== Data extract

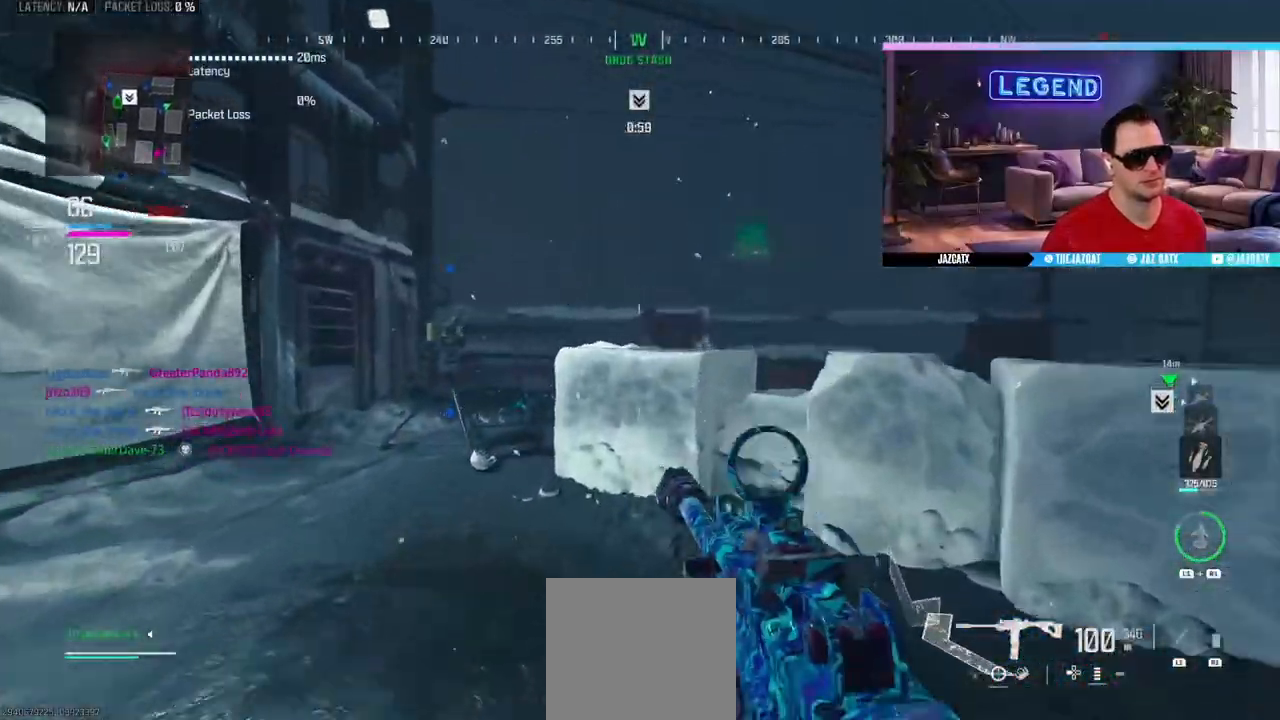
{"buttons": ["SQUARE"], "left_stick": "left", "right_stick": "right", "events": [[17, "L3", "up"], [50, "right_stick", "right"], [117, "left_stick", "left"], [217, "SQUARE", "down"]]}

====
== Data extract

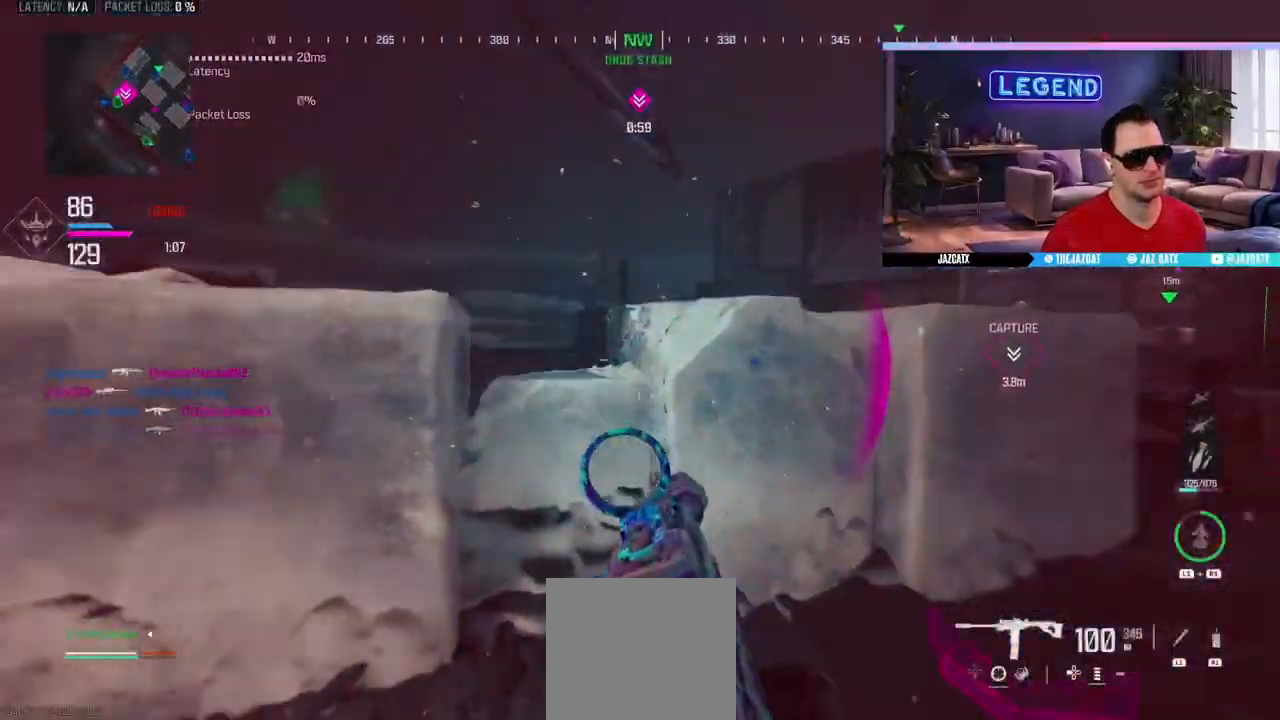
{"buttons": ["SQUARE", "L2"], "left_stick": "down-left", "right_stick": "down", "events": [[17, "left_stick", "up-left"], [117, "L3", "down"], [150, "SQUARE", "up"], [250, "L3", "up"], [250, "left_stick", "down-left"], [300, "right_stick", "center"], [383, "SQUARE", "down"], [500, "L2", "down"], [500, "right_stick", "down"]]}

====
== Data extract

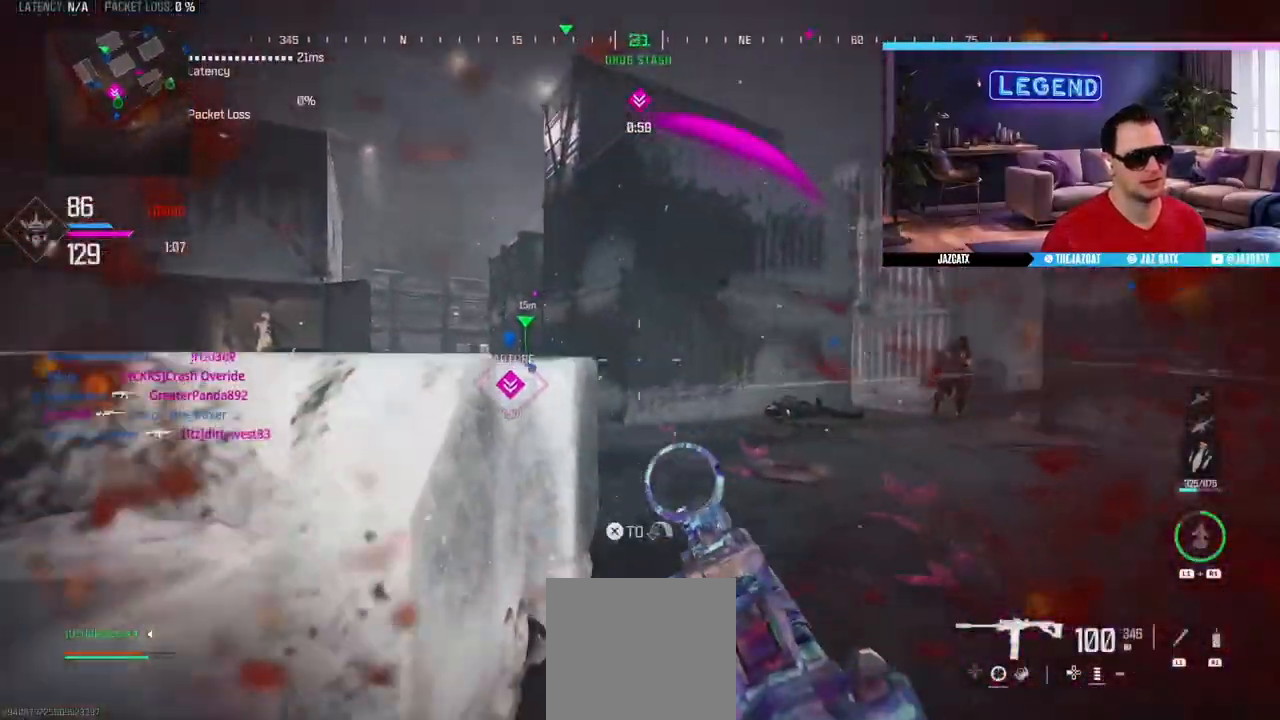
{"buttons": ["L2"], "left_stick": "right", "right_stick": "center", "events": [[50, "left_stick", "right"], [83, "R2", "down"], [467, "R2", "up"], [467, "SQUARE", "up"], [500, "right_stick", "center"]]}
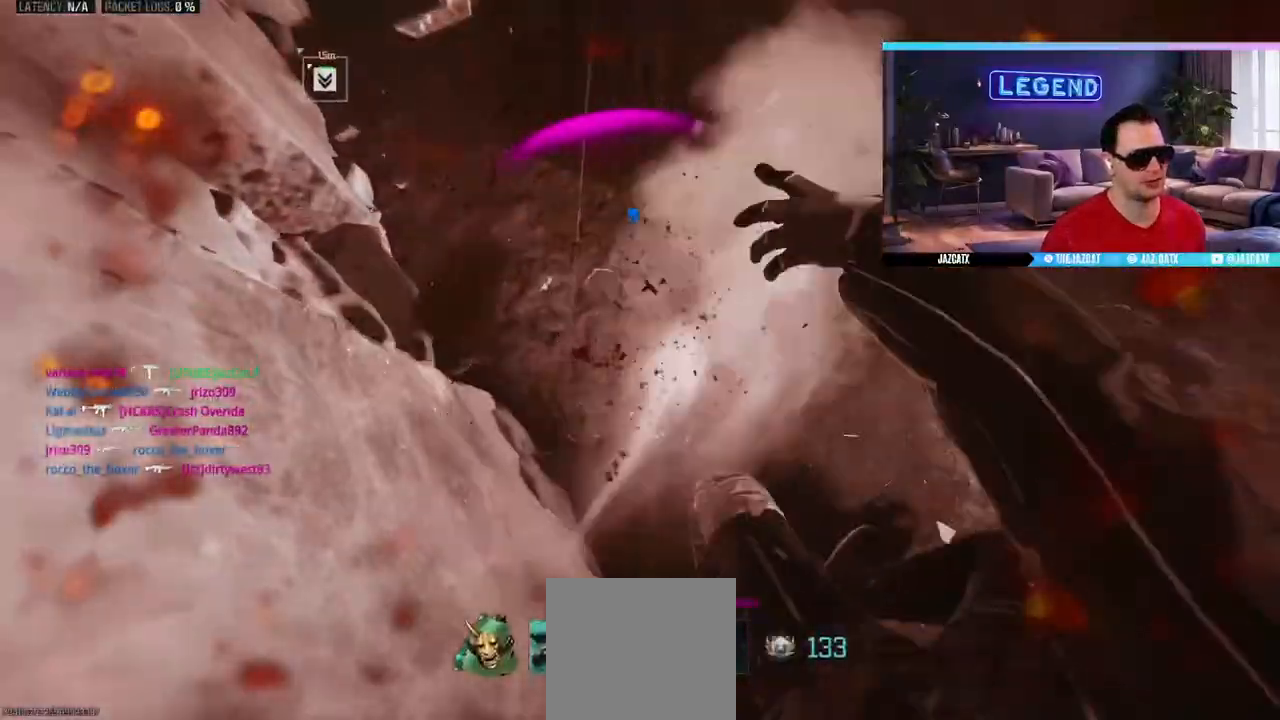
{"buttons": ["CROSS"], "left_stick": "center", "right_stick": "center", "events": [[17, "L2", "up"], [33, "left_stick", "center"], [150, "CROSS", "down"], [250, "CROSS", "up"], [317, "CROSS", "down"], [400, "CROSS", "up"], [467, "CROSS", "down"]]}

====

Read each line of the data and count the ones that include "center", answering with the number alone.

* **The answer**: 3